Varias veces dijimos que el español es una lengua viva, que respira y se transforma constantemente. En el viaje de hoy, me gustaría que nos detuviéramos a reflexionar sobre los cronolectos: esas palabras y expresiones que se relacionan con la edad de los hablantes.
Desde una perspectiva académica, podríamos mirar a la Real Academia Española (RAE) como el árbitro indiscutible de lo que es correcto o no. Sin embargo, en la vida misma, el lenguaje es eficaz en su significado social y comunicativo, y eso es lo que realmente importa. Cuando los jóvenes utilizan términos como “bardo” o expresiones como “estar detonado”, no están destruyendo el idioma, sino enriqueciendo su vocabulario y adaptándolo a su realidad. Lo que para algunos puede sonar como un dialecto extraño para otros es, en definitiva, pura vida.
Pero no todo es movimiento y novedad. En nuestra rica lengua también encontramos palabras que parecen haberse perdido en las sombras del tiempo, verdaderos “cadáveres” léxicos. El poeta Gil de Biedma lo dijo claro: “No consultes el diccionario, porque en el diccionario hay cadáveres”. Y cuántos de ellos, esos términos olvidados como “cuchipanda” y “enagua”, han quedado reducidos al polvo en las estanterías de la memoria. Palabras que, si bien fueron legítimas en su momento, hoy cargan un aroma a polilla que invita a la nostalgia.
“La cuestión de las palabras es como un río que nunca se detiene”.

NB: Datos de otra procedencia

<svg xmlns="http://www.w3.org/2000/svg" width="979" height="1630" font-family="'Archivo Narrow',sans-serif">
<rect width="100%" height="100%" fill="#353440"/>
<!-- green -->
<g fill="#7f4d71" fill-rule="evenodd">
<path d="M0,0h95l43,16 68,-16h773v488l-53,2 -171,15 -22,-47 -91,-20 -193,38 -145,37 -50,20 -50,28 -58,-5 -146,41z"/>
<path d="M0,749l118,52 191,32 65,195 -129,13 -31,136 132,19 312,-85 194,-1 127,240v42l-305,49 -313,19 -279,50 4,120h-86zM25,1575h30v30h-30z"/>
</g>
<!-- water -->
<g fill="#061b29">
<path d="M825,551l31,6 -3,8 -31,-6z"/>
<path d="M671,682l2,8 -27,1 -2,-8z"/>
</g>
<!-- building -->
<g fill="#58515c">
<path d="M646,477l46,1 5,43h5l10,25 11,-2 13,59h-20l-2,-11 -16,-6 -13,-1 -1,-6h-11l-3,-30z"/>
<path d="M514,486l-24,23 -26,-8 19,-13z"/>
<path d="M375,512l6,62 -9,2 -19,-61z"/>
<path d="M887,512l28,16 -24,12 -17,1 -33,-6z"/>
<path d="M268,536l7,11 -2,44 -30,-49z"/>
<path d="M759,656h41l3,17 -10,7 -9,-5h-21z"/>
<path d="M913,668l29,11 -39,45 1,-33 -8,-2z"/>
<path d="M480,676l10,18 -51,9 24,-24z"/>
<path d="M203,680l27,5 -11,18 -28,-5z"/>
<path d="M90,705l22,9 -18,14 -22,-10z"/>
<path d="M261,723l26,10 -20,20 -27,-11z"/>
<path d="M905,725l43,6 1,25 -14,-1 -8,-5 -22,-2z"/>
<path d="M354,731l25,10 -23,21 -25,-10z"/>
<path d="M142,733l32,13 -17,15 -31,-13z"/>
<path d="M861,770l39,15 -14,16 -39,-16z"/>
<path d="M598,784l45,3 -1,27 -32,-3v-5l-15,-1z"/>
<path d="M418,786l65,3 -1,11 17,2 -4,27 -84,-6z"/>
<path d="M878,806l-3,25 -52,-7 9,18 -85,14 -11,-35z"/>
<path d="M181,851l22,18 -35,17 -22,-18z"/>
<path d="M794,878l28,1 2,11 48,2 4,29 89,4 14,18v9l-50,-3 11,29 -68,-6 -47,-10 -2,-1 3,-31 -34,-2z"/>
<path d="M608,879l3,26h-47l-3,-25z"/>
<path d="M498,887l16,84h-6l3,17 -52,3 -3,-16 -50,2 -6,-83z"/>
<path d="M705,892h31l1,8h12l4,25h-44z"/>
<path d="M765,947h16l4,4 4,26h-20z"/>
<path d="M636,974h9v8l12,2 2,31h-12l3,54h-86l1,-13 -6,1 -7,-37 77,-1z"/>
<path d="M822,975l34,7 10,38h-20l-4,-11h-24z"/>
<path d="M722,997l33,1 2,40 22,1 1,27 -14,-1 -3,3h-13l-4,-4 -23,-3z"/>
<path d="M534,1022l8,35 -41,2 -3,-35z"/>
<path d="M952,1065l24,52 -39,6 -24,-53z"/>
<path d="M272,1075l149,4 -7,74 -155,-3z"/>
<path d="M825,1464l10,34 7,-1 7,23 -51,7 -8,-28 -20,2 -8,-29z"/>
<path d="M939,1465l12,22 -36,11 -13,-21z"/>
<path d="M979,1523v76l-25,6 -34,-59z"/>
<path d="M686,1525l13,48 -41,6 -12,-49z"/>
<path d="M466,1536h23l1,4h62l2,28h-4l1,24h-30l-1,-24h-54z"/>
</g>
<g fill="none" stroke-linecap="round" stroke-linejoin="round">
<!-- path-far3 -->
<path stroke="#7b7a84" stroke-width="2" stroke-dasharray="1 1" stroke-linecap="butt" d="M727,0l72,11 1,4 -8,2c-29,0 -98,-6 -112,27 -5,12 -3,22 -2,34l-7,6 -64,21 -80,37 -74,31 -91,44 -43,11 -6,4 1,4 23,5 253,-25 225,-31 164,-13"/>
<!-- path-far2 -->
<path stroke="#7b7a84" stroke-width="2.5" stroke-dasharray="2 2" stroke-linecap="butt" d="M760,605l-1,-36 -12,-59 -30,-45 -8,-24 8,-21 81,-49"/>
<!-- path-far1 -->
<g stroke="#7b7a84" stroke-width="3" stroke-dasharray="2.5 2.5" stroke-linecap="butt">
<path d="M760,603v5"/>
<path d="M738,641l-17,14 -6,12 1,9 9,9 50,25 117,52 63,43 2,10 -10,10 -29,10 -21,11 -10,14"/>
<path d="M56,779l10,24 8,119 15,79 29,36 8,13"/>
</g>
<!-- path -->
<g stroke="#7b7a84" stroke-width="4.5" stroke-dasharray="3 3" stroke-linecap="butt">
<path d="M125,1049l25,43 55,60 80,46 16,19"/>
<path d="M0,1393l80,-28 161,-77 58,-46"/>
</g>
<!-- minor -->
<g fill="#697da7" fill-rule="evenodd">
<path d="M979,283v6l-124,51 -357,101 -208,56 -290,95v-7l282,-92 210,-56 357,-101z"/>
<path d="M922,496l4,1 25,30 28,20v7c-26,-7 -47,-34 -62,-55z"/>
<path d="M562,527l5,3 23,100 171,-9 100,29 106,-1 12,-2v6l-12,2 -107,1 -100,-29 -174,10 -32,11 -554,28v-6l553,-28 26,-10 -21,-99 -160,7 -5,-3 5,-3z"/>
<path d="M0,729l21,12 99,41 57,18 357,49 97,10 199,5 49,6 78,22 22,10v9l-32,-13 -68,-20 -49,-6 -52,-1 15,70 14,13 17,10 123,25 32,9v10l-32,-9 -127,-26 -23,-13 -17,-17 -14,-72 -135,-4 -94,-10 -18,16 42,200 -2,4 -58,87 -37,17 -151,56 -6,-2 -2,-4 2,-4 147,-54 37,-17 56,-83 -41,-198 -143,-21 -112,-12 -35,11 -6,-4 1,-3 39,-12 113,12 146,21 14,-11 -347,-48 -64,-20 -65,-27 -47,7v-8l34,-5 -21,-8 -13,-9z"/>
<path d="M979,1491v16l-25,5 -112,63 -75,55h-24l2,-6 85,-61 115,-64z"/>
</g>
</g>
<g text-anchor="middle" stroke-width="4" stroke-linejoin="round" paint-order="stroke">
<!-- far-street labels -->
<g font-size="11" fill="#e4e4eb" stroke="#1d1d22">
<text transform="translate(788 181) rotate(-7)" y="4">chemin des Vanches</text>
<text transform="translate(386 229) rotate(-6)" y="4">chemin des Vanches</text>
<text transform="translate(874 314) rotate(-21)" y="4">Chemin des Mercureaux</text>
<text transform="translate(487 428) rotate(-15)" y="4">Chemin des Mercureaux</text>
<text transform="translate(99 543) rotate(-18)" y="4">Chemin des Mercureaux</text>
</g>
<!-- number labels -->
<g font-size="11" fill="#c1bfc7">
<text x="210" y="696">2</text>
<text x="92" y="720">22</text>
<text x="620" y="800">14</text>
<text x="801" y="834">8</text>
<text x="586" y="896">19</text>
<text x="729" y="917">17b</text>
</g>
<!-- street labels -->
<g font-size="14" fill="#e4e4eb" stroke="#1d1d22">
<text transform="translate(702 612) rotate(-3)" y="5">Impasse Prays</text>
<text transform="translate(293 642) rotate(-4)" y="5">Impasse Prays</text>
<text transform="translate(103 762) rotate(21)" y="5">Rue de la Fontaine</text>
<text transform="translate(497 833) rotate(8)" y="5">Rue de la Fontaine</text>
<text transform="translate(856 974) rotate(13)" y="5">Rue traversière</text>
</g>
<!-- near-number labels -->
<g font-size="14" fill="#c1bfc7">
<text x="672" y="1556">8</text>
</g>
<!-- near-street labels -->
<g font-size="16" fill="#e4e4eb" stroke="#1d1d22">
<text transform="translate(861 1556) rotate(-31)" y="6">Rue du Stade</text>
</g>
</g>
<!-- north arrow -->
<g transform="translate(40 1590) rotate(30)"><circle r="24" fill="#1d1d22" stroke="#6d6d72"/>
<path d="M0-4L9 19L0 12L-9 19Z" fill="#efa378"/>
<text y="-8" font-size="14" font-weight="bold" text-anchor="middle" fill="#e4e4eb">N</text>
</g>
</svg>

Tomemos, por ejemplo, la frase “Esta noche te llamo al fijo”. Aquí vemos cómo palabras conocidas adquieren un nuevo matiz en el marco de una realidad tecnológica cambiante. El “fijo”, que hace unos años era simplemente un teléfono de línea, hoy se siente como un objeto mítico, una reliquia, pues hoy el celular es el medio de comunicación más común y extendido. Sin embargo, en el juego de las interacciones sociales, esas palabras siguen cobrando vida, adaptadas a un contexto que a veces se siente distante.
La lengua es mucho más que una simple colección de palabras. Algunas de estas tienen rotas y resignificadas sus acepciones. Por ejemplo, un término como “desaparecido” no solo se refiere a algo o alguien que ya no está presente, sino que ha adquirido un peso histórico y político. En este sentido, el lenguaje también es un espejo de nuestro tiempo; una expresión palpable de la lucha social y de la pérdida.
La cuestión de las palabras es como un río que nunca se detiene; siempre fluye, siempre cambia. Por eso, nuestra tarea no es solo preservar, sino también disfrutar y celebrar esta diversidad lingüística. Es un juego de vida y muerte, de pasado y futuro, donde cada palabra que usamos, cada giro de la lengua, se convierte en un reflejo de nosotros mismos y de la sociedad que habitamos.
Así que la próxima vez que escuchemos a un joven usar una palabra “extraña”, recordemos que el idioma no es solo nuestro; es también de ellos, de las generaciones futuras que lo llenarán de nuevas sonoridades. Celebremos siempre la riqueza del español, en toda su gloria multiforme y colorida.